*** TASK INPUT Section Begins ***

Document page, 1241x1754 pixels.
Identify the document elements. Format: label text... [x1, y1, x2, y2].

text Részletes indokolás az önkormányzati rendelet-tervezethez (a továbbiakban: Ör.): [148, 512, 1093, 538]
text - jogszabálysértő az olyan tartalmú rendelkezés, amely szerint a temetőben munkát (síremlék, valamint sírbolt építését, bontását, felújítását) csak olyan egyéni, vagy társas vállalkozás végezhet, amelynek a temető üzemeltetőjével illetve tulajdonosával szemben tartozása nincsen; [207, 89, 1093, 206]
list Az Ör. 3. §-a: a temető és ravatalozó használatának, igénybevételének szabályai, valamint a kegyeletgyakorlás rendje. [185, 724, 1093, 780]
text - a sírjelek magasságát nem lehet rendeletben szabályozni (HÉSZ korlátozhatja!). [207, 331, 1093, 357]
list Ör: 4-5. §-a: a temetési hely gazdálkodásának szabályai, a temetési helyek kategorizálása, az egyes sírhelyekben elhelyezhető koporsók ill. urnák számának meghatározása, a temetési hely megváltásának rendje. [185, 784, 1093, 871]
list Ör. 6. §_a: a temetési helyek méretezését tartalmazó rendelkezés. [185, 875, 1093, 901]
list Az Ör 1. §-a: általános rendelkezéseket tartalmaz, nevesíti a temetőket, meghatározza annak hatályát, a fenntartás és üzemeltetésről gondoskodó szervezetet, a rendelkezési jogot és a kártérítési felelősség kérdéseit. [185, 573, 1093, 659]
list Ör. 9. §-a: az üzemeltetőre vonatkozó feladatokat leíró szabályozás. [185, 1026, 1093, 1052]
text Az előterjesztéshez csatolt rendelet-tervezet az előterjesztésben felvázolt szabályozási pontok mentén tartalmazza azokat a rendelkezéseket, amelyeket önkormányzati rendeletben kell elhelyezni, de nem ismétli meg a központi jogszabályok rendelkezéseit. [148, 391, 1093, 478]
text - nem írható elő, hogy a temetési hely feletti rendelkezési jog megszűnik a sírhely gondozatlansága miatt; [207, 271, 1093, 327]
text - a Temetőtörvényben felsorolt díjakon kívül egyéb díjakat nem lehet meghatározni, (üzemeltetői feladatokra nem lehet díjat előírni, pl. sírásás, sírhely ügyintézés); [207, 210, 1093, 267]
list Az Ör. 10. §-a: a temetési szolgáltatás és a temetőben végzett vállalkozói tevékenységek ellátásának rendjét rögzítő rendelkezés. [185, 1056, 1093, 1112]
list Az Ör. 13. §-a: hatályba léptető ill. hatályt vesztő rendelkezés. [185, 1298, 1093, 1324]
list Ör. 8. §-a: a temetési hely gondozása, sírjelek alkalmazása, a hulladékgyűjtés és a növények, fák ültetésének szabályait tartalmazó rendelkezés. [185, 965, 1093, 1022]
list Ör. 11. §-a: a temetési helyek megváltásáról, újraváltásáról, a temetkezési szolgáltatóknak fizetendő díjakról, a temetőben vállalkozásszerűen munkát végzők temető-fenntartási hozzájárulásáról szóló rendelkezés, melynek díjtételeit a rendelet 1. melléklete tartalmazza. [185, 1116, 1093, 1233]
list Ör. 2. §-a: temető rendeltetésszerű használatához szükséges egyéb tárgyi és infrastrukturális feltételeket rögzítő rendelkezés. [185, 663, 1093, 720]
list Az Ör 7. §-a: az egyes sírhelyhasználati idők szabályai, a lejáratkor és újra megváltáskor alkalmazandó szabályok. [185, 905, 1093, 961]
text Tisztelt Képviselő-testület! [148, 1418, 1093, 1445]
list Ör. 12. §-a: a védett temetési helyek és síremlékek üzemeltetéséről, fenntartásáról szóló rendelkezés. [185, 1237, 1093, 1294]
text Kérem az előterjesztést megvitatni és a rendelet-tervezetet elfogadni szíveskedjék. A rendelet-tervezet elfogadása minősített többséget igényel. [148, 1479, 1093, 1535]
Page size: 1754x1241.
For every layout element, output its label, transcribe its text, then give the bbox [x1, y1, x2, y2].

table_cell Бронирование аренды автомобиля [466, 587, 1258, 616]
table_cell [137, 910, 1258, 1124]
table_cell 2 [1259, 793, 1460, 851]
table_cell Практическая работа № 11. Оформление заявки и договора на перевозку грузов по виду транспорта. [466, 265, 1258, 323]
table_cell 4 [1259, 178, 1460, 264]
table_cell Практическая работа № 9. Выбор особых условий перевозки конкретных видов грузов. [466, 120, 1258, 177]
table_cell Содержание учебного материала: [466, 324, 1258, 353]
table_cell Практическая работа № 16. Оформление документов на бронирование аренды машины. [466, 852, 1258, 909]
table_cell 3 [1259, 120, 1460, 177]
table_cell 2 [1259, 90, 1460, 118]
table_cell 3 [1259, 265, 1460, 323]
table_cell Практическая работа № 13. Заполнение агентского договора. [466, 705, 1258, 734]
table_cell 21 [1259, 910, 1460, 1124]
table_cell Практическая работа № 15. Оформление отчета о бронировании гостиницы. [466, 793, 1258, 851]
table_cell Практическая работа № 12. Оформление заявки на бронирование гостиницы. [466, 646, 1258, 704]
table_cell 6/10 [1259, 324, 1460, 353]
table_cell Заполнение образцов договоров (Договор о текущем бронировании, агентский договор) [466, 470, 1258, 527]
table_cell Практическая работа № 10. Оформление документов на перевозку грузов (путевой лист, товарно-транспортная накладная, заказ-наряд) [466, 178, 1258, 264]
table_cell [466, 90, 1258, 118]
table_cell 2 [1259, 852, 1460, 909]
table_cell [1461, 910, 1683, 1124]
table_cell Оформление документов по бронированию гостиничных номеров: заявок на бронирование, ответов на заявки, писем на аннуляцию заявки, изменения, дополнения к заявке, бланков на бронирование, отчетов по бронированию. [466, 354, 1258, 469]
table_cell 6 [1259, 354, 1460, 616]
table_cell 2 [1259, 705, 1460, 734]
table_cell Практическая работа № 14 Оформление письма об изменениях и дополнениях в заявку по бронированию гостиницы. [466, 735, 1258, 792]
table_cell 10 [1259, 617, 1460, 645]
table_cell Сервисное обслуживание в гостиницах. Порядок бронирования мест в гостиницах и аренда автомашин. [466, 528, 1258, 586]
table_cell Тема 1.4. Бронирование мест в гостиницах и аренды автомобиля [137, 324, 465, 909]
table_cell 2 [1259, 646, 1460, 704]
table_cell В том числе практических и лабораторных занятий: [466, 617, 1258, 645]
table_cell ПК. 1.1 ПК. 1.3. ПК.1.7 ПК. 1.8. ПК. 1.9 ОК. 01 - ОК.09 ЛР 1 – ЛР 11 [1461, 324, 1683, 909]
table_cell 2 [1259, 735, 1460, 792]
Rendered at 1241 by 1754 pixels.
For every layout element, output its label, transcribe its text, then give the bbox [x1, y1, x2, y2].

*** TASK INPUT Section Ends ***

**WHAT YOU WILL DO**
Retype all of the records above, keeping them identical.

**SOLUTION**
Document page, 1241x1754 pixels.
Identify the document elements. Format: label text... [x1, y1, x2, y2].

text Részletes indokolás az önkormányzati rendelet-tervezethez (a továbbiakban: Ör.): [148, 512, 1093, 538]
text - jogszabálysértő az olyan tartalmú rendelkezés, amely szerint a temetőben munkát (síremlék, valamint sírbolt építését, bontását, felújítását) csak olyan egyéni, vagy társas vállalkozás végezhet, amelynek a temető üzemeltetőjével illetve tulajdonosával szemben tartozása nincsen; [207, 89, 1093, 206]
list Az Ör. 3. §-a: a temető és ravatalozó használatának, igénybevételének szabályai, valamint a kegyeletgyakorlás rendje. [185, 724, 1093, 780]
text - a sírjelek magasságát nem lehet rendeletben szabályozni (HÉSZ korlátozhatja!). [207, 331, 1093, 357]
list Ör: 4-5. §-a: a temetési hely gazdálkodásának szabályai, a temetési helyek kategorizálása, az egyes sírhelyekben elhelyezhető koporsók ill. urnák számának meghatározása, a temetési hely megváltásának rendje. [185, 784, 1093, 871]
list Ör. 6. §_a: a temetési helyek méretezését tartalmazó rendelkezés. [185, 875, 1093, 901]
list Az Ör 1. §-a: általános rendelkezéseket tartalmaz, nevesíti a temetőket, meghatározza annak hatályát, a fenntartás és üzemeltetésről gondoskodó szervezetet, a rendelkezési jogot és a kártérítési felelősség kérdéseit. [185, 573, 1093, 659]
list Ör. 9. §-a: az üzemeltetőre vonatkozó feladatokat leíró szabályozás. [185, 1026, 1093, 1052]
text Az előterjesztéshez csatolt rendelet-tervezet az előterjesztésben felvázolt szabályozási pontok mentén tartalmazza azokat a rendelkezéseket, amelyeket önkormányzati rendeletben kell elhelyezni, de nem ismétli meg a központi jogszabályok rendelkezéseit. [148, 391, 1093, 478]
text - nem írható elő, hogy a temetési hely feletti rendelkezési jog megszűnik a sírhely gondozatlansága miatt; [207, 271, 1093, 327]
text - a Temetőtörvényben felsorolt díjakon kívül egyéb díjakat nem lehet meghatározni, (üzemeltetői feladatokra nem lehet díjat előírni, pl. sírásás, sírhely ügyintézés); [207, 210, 1093, 267]
list Az Ör. 10. §-a: a temetési szolgáltatás és a temetőben végzett vállalkozói tevékenységek ellátásának rendjét rögzítő rendelkezés. [185, 1056, 1093, 1112]
list Az Ör. 13. §-a: hatályba léptető ill. hatályt vesztő rendelkezés. [185, 1298, 1093, 1324]
list Ör. 8. §-a: a temetési hely gondozása, sírjelek alkalmazása, a hulladékgyűjtés és a növények, fák ültetésének szabályait tartalmazó rendelkezés. [185, 965, 1093, 1022]
list Ör. 11. §-a: a temetési helyek megváltásáról, újraváltásáról, a temetkezési szolgáltatóknak fizetendő díjakról, a temetőben vállalkozásszerűen munkát végzők temető-fenntartási hozzájárulásáról szóló rendelkezés, melynek díjtételeit a rendelet 1. melléklete tartalmazza. [185, 1116, 1093, 1233]
list Ör. 2. §-a: temető rendeltetésszerű használatához szükséges egyéb tárgyi és infrastrukturális feltételeket rögzítő rendelkezés. [185, 663, 1093, 720]
list Az Ör 7. §-a: az egyes sírhelyhasználati idők szabályai, a lejáratkor és újra megváltáskor alkalmazandó szabályok. [185, 905, 1093, 961]
text Tisztelt Képviselő-testület! [148, 1418, 1093, 1445]
list Ör. 12. §-a: a védett temetési helyek és síremlékek üzemeltetéséről, fenntartásáról szóló rendelkezés. [185, 1237, 1093, 1294]
text Kérem az előterjesztést megvitatni és a rendelet-tervezetet elfogadni szíveskedjék. A rendelet-tervezet elfogadása minősített többséget igényel. [148, 1479, 1093, 1535]
Page size: 1754x1241.
For every layout element, output its label, transcribe its text, then give the bbox [x1, y1, x2, y2].

table_cell Бронирование аренды автомобиля [466, 587, 1258, 616]
table_cell [137, 910, 1258, 1124]
table_cell 2 [1259, 793, 1460, 851]
table_cell Практическая работа № 11. Оформление заявки и договора на перевозку грузов по виду транспорта. [466, 265, 1258, 323]
table_cell 4 [1259, 178, 1460, 264]
table_cell Практическая работа № 9. Выбор особых условий перевозки конкретных видов грузов. [466, 120, 1258, 177]
table_cell Содержание учебного материала: [466, 324, 1258, 353]
table_cell Практическая работа № 16. Оформление документов на бронирование аренды машины. [466, 852, 1258, 909]
table_cell 3 [1259, 120, 1460, 177]
table_cell 2 [1259, 90, 1460, 118]
table_cell 3 [1259, 265, 1460, 323]
table_cell Практическая работа № 13. Заполнение агентского договора. [466, 705, 1258, 734]
table_cell 21 [1259, 910, 1460, 1124]
table_cell Практическая работа № 15. Оформление отчета о бронировании гостиницы. [466, 793, 1258, 851]
table_cell Практическая работа № 12. Оформление заявки на бронирование гостиницы. [466, 646, 1258, 704]
table_cell 6/10 [1259, 324, 1460, 353]
table_cell Заполнение образцов договоров (Договор о текущем бронировании, агентский договор) [466, 470, 1258, 527]
table_cell Практическая работа № 10. Оформление документов на перевозку грузов (путевой лист, товарно-транспортная накладная, заказ-наряд) [466, 178, 1258, 264]
table_cell [466, 90, 1258, 118]
table_cell 2 [1259, 852, 1460, 909]
table_cell [1461, 910, 1683, 1124]
table_cell Оформление документов по бронированию гостиничных номеров: заявок на бронирование, ответов на заявки, писем на аннуляцию заявки, изменения, дополнения к заявке, бланков на бронирование, отчетов по бронированию. [466, 354, 1258, 469]
table_cell 6 [1259, 354, 1460, 616]
table_cell 2 [1259, 705, 1460, 734]
table_cell Практическая работа № 14 Оформление письма об изменениях и дополнениях в заявку по бронированию гостиницы. [466, 735, 1258, 792]
table_cell 10 [1259, 617, 1460, 645]
table_cell Сервисное обслуживание в гостиницах. Порядок бронирования мест в гостиницах и аренда автомашин. [466, 528, 1258, 586]
table_cell Тема 1.4. Бронирование мест в гостиницах и аренды автомобиля [137, 324, 465, 909]
table_cell 2 [1259, 646, 1460, 704]
table_cell В том числе практических и лабораторных занятий: [466, 617, 1258, 645]
table_cell ПК. 1.1 ПК. 1.3. ПК.1.7 ПК. 1.8. ПК. 1.9 ОК. 01 - ОК.09 ЛР 1 – ЛР 11 [1461, 324, 1683, 909]
table_cell 2 [1259, 735, 1460, 792]
Rendered at 1241 by 1754 pixels.
For every layout element, output its label, transcribe its text, then give the bbox [x1, y1, x2, y2].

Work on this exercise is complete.